To resolve these issues, follow the validation and configuration steps below:
1. Verify NUMA Alignment
Review the ESXi logs or use `esxtop` (Memory view - NHN) to ensure:
- The VM's virtual NUMA (vNUMA) topology aligns with the host's physical NUMA topology.
- All memory is showing as "Local" in the NUMA Home Node (NHN).
- There are no frequent active migrations of vCPUs across NUMA nodes.
2. Optimize SCSI Controller Configuration
For high-I/O VMs like SQL Server, VMware recommends distributing disk I/O across multiple controllers:
- Use Multiple PVSCSI Adapters:** Configure the VM with up to four (4) VMware Paravirtual SCSI (PVSCSI) adapters.

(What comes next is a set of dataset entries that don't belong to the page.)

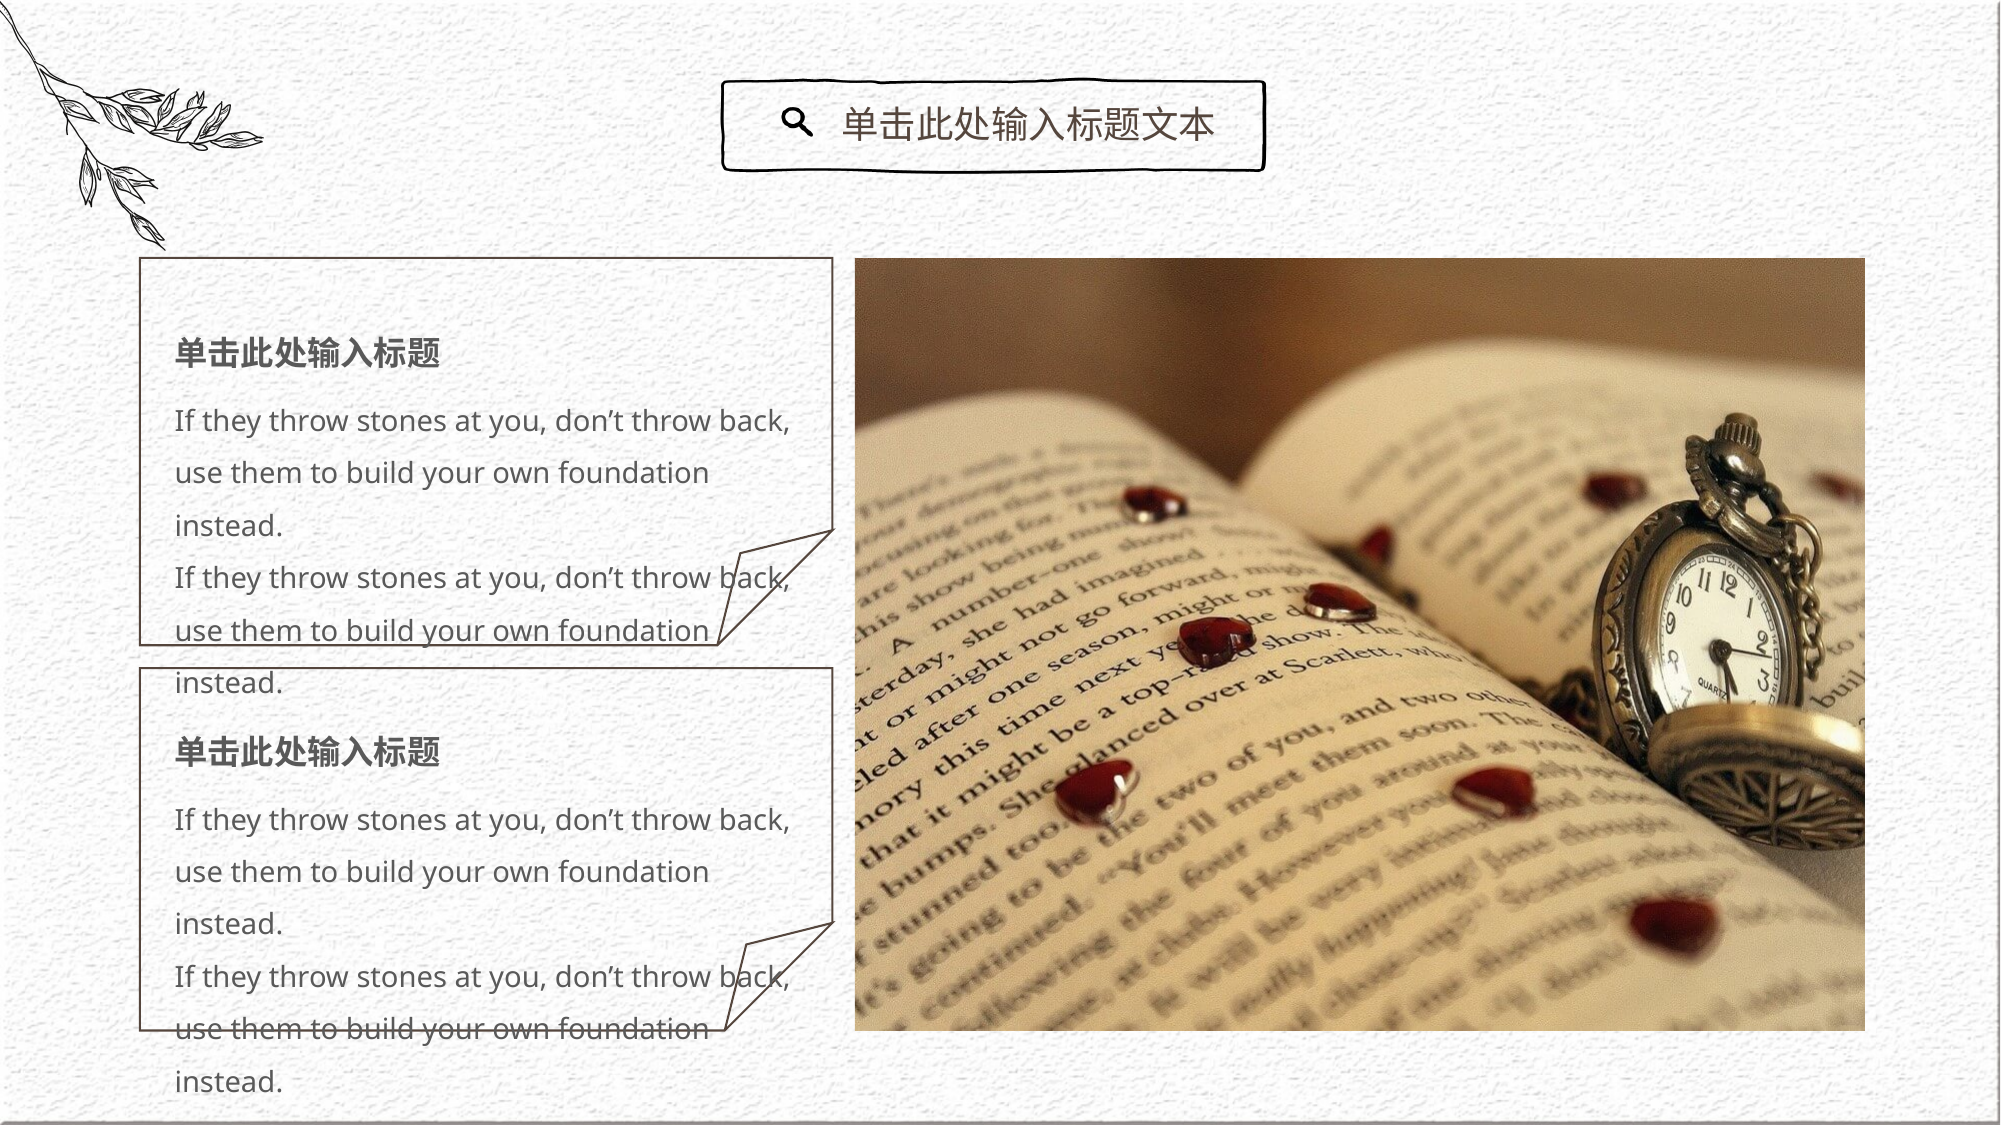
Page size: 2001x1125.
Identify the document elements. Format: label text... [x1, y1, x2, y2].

text_box 单击此处输入标题 [159, 325, 475, 380]
text_box [138, 256, 836, 647]
text_box [138, 667, 836, 1032]
text_box If they throw stones at you, don’t throw back, use them to build your own foundation instead. If they throw stones at you, don’t throw back, use them to build your own foundation instead. [159, 775, 811, 1106]
text_box [854, 257, 1866, 1031]
text_box If they throw stones at you, don’t throw back, use them to build your own foundation instead. If they throw stones at you, don’t throw back, use them to build your own foundation instead. [159, 377, 811, 707]
text_box 单击此处输入标题 [159, 723, 475, 779]
picture [0, 0, 2001, 1125]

- Distribute Load:** Place the Operating System, SQL Data files, and Transaction Logs on separate virtual SCSI controllers to leverage multiple I/O queues.
3. Address Storage Latency
Check `vmkernel` logs for storage-related warnings:
- Monitor for `ScsiVsi` or `StorageDeviceVsi` throttle warnings.
- Ensure VAAI is fully supported and functional for all LUNs. Use `esxcli storage core device vaai status get` to verify.
- Verify that the datastore capacity does not exceed 85% to maintain optimal metadata performance.
4. Hardware and Guest OS Tuning
- Update BIOS: Ensure the physical host is running the latest BIOS/firmware version recommended by the hardware vendor (e.g., Cisco UCS, Dell PowerEdge).
- SQL MaxDOP: Configure the 'Max Degree of Parallelism' in SQL Server to half the number of physical cores, up to a maximum of 8.
- Allocation Unit Size: Use a 64KB allocation unit size when formatting partitions for SQL Server data and logs.